Distinguishing field extensions of $\mathbb{Q}$ of degree $3$.

If I were answering the exam question, I would have approached the question a little more computationally and specifically. The extensions $\Bbb Q(\zeta_7)\supset\Bbb Q$ and $\Bbb Q(\zeta_9)\supset\Bbb Q$ are both of degree six, with cyclic Galois group, so each has a subfield cubic over $\Bbb Q$. Since $\Bbb Q(\zeta_7)$ is ramified only at $7$ and $\Bbb Q(\zeta_9)$ is ramified only at $3$, the cubic extensions also are ramified only at $7$ and $3$, respectively. So they’re different.


Many pairs fields can be distinguished by their discriminant. And knowing the discriminant of a defining polynomial instead of that of the field is often good enough.

Recall that if $f$ is an irreducible polynomial over $\mathbb{Q}$ that defines a number field $K$, then there exists some integer $s$ such that

$$ \operatorname{disc}(f) = s^2 \operatorname{disc}(K) $$

Therefore, if you have two irreducible polynomials $f$ and $g$ such that the ratio of their discriminants is not a square, then they cannot define the same field.

Although, as pointed out in the comments, cubics with galois group $A_3$ are precisely those whose discriminant is a square, so for this approach to work you have to do more than look at the discriminant of a single defining polynomial; e.g.

  • Obtain the actual field discriminant
  • Find polynomials defining the two fields whose discriminants are relatively prime (exploiting the fact that $\operatorname{disc}(K) \neq 1$ for every number field $K \neq \mathbb{Q}$).

Another simple test is to factor an integer.
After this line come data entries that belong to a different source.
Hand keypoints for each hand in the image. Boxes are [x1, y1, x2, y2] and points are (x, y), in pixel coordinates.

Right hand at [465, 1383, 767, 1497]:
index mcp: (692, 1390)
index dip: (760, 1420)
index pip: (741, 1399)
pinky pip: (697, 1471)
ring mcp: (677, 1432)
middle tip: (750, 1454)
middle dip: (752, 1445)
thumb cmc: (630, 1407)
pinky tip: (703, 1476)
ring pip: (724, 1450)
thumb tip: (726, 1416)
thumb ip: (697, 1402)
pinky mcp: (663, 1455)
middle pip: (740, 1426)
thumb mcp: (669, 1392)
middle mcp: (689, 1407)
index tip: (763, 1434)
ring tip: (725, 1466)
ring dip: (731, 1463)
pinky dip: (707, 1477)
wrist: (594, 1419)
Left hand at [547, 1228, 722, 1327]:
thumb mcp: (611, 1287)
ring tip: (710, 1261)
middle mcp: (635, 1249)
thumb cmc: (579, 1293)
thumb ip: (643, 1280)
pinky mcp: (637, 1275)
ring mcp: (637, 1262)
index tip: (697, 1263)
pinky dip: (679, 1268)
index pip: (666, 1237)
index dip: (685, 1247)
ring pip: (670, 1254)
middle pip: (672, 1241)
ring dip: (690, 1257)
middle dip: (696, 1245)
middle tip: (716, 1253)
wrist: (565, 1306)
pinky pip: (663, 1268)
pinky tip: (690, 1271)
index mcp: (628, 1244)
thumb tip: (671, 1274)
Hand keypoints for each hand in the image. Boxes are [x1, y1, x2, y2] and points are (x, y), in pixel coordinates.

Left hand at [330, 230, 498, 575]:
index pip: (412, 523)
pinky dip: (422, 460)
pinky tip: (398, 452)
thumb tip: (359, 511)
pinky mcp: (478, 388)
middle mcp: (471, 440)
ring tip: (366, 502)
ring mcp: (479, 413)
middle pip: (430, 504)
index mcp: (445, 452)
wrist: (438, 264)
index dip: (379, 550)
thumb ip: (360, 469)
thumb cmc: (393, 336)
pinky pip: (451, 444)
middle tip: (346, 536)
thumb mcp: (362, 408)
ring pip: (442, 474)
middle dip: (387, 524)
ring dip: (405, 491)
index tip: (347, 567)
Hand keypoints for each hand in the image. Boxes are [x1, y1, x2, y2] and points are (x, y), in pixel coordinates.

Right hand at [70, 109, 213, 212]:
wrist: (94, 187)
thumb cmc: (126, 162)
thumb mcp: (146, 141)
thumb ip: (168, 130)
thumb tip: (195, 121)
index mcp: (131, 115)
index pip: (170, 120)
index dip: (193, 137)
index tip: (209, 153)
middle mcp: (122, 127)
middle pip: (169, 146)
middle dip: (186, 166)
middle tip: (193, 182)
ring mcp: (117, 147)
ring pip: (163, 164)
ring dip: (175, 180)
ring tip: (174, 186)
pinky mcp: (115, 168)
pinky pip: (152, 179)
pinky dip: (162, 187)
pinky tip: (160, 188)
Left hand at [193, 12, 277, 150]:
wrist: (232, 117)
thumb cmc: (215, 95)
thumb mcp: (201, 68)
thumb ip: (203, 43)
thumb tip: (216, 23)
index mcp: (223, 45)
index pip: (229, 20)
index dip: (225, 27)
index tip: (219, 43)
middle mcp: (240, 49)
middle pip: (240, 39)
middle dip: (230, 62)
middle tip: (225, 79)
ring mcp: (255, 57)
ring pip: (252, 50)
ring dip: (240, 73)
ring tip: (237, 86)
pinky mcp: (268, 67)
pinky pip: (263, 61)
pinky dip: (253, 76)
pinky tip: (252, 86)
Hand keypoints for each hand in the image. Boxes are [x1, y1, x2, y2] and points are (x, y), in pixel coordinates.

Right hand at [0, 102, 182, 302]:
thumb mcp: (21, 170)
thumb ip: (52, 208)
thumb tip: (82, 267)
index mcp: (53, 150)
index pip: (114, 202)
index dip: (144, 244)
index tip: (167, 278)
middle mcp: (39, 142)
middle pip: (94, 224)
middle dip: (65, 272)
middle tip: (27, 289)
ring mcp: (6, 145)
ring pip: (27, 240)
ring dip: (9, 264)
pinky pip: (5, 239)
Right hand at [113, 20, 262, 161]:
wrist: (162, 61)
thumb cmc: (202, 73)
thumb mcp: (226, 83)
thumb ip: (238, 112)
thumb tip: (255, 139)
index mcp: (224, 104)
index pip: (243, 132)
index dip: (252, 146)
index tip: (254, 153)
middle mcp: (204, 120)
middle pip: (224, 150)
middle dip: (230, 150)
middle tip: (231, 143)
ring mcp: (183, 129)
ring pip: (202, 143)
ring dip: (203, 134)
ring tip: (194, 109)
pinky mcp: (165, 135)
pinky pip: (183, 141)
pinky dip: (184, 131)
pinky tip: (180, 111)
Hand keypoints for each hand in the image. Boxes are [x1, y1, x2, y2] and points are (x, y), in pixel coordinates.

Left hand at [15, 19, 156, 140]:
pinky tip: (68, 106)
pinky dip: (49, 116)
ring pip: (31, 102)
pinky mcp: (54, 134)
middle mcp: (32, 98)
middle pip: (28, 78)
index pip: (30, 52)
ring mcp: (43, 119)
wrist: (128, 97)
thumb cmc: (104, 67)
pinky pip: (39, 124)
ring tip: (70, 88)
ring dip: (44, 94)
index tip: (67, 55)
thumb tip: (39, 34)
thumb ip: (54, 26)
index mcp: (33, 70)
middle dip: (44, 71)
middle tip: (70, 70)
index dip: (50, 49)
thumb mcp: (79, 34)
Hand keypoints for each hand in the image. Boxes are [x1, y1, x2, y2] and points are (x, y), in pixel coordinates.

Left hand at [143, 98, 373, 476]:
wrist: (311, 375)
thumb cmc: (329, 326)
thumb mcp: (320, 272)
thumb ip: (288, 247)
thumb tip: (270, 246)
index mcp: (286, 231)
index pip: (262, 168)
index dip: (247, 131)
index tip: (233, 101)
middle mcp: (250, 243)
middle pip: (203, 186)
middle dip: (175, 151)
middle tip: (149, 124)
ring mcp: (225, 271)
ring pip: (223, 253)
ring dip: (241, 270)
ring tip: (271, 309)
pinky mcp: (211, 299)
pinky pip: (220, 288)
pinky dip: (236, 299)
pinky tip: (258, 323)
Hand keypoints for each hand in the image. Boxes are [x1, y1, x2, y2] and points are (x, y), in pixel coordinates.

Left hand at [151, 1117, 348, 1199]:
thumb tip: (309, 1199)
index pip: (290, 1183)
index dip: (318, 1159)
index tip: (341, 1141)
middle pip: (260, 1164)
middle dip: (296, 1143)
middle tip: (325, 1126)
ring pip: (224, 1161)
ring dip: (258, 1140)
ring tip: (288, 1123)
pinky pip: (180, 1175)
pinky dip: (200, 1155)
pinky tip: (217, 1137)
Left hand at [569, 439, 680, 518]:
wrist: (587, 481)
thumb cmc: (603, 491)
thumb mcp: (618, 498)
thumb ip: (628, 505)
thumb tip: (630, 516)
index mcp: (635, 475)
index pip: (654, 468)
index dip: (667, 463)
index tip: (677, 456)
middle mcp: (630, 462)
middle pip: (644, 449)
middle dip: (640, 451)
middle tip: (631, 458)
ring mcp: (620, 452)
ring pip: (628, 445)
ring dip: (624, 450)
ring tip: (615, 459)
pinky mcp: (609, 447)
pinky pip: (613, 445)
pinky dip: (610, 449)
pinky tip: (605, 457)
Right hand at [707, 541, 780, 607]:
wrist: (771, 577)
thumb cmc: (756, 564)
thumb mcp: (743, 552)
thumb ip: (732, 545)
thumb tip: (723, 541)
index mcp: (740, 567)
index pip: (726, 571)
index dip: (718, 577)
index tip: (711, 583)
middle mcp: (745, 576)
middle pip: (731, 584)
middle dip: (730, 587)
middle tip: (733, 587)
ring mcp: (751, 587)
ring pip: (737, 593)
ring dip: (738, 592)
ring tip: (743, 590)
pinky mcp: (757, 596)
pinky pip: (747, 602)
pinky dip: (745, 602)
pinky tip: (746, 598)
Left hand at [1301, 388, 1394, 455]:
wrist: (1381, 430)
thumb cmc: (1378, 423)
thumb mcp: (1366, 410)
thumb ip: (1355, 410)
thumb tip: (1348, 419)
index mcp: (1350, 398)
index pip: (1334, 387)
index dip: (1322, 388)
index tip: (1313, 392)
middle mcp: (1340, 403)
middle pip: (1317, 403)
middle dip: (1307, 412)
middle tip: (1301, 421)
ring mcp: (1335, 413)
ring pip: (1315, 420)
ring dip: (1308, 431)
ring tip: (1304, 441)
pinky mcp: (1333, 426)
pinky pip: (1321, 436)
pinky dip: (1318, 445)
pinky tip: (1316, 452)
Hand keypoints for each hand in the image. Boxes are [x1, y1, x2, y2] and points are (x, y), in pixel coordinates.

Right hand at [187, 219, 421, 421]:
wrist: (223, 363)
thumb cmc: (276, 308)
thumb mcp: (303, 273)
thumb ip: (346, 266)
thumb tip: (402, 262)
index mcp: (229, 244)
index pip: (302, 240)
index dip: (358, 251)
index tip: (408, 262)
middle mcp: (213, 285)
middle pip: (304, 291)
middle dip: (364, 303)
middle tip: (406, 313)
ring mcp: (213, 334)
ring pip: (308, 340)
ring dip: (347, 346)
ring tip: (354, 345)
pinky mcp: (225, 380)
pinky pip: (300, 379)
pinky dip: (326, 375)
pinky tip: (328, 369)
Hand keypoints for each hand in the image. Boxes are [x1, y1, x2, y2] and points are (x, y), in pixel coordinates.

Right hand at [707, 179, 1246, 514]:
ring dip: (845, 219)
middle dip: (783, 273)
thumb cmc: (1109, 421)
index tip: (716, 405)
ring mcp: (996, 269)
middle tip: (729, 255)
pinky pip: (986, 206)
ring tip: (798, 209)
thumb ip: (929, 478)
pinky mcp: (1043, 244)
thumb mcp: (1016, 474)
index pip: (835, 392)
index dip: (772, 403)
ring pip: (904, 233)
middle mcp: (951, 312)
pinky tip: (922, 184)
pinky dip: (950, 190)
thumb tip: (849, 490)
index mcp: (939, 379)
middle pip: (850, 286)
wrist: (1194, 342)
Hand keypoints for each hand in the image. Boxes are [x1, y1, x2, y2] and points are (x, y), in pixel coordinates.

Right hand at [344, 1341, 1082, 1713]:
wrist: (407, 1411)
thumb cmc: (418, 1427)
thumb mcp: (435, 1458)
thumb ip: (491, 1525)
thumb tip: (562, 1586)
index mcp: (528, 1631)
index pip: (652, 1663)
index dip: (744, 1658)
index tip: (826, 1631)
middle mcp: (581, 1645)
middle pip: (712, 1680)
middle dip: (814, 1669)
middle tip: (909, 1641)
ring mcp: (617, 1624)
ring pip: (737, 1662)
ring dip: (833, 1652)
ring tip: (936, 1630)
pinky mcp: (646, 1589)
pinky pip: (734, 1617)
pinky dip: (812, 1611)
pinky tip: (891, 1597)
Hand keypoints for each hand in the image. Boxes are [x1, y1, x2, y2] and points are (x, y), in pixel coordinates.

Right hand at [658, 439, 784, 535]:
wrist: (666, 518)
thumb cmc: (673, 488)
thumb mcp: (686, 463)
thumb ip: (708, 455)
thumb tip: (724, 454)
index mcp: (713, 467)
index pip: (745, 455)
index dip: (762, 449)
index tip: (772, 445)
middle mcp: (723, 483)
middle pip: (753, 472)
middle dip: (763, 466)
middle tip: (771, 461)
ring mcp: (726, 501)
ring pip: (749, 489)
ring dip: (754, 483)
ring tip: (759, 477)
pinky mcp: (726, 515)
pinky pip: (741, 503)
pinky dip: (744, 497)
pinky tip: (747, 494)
If $K$ and $L$ are two fields such that $p\mathcal{O}_K$ and $p\mathcal{O}_L$ have factorizations into ideals that don't have the same pattern of degrees and ramification indices, then they aren't the same field.

For example, if the discriminants of $f$ and $g$ are cubics with galois group $A_3$ and both have discriminant relatively prime to $p$, and $f$ has three roots in $\mathbf{F}_p$ but $g$ has no roots in $\mathbf{F}_p$, then the fields defined by $f$ and $g$ are distinct.

In that case, in the field defined by $f$, $(p)$ factors into a product of three ideals of degree $1$, but in the field defined by $g$, $(p)$ is a prime ideal.